Le principal handicap, selon les organisateurs, serait le manque de volonté politique pour promouvoir l'art de manière générale et la danse en particulier. En plus de cela, la danse en tant qu'art reste mal perçue au sein de la société.
Les difficultés sont donc énormes. L'événement prend ainsi l'allure d'un challenge. Le succès des précédentes éditions se trouve la motivation majeure des organisateurs. Après trois ans d'existence, le festival international de danse contemporaine est devenu désormais un rendez-vous incontournable pour les férus de la danse contemporaine. Le festival en est ainsi à sa quatrième édition.
Il accueille cette année des compagnies prestigieuses venues d'Allemagne de Hollande et de Suisse. Le public aura ainsi l'occasion d'apprécier quatre spectacles hauts en couleurs : "La table verte", spectacle grandiose signé par le chorégraphe Kurt Joos et inspiré de "la danse macabre", une oeuvre qui dénonce la guerre, "Keith", une œuvre qui fait de la gestualité masculine un sujet majeur, "Sportive", un spectacle où la danse et le sport se complètent et se défient et enfin "Les affluents", une création moderne qui relève du "théâtre dansé"...
Espace de dialogue
Pour les organisateurs, cette manifestation se veut aussi un espace de dialogues et de rencontres, de débats et de conférence pour encourager l'action artistique et enrichir la scène culturelle.

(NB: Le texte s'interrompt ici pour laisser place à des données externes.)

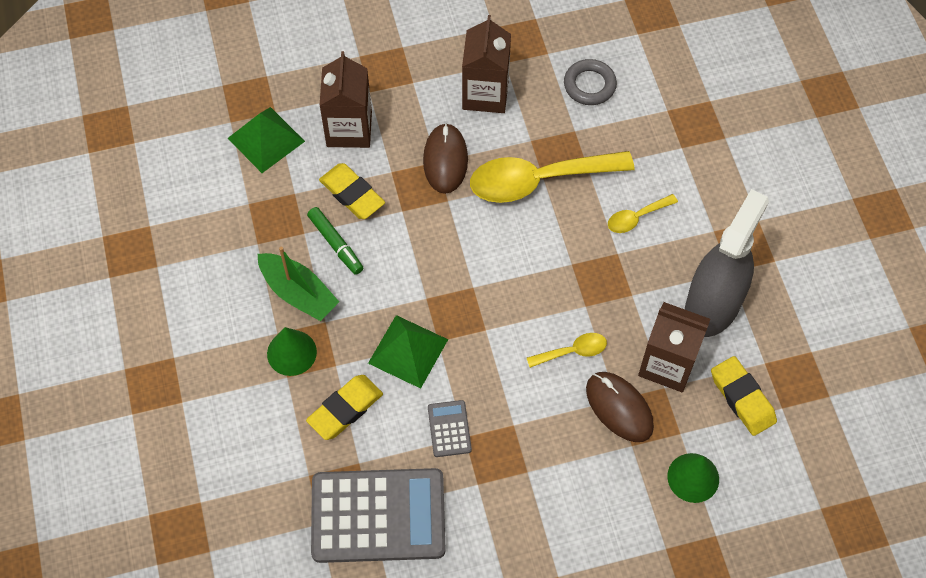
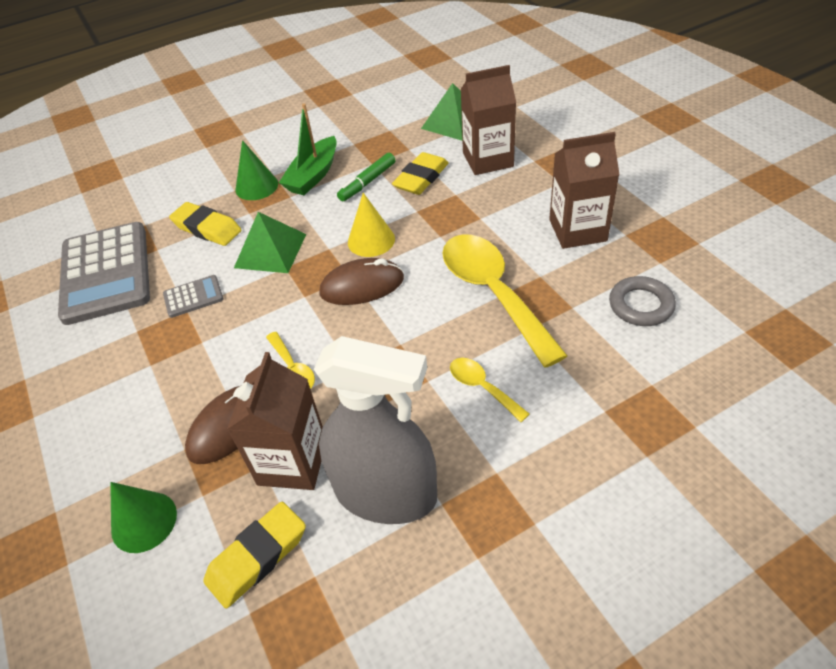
camera: 80 degrees right, 15 degrees down
(430, 259) = (371, 240): none -> yellow cone
(445, 160) = (484, 223): brown mouse -> brown mouse (362, 286)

En effet, en plus des spectacles qui seront donnés au complexe Touria Sekkat et au complexe culturel Moulay Rachid, les organisateurs prévoient des vidéos danses (spectacles de danse diffusés en vidéo). En plus, les personnes intéressées par la danse auront la possibilité de suivre des ateliers encadrés par des danseurs professionnels participant au festival.
Une façon de la part des organisateurs de partager leur passion pour la danse avec leur public.

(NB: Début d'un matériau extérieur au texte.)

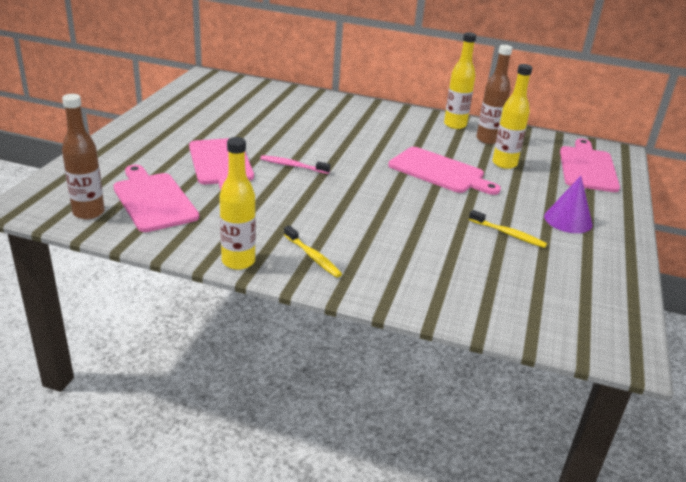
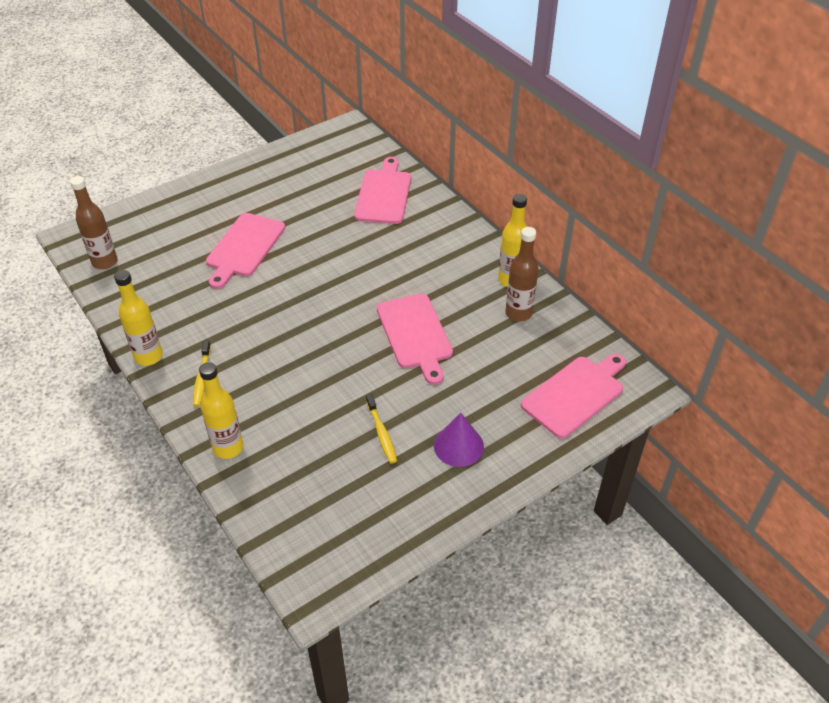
camera: 40 degrees right, 15 degrees up
(153, 200) = (157, 268): pink cutting board -> pink cutting board (383, 194)
(293, 166) = (297, 273): pink toothbrush -> none
(504, 164) = (492, 351): yellow bottle -> yellow bottle (228, 448)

Enfin, l'événement se place comme étant une plate-forme indispensable pour promouvoir la danse contemporaine au Maroc. D'autant plus que cette discipline reste toutefois méconnue par le grand public marocain. C'est aussi un moyen de sensibiliser à l'importance de l'éducation artistique.
Enfin, le festival international de danse contemporaine se présente comme étant un rendez-vous résolument tourné vers la création et la beauté du geste.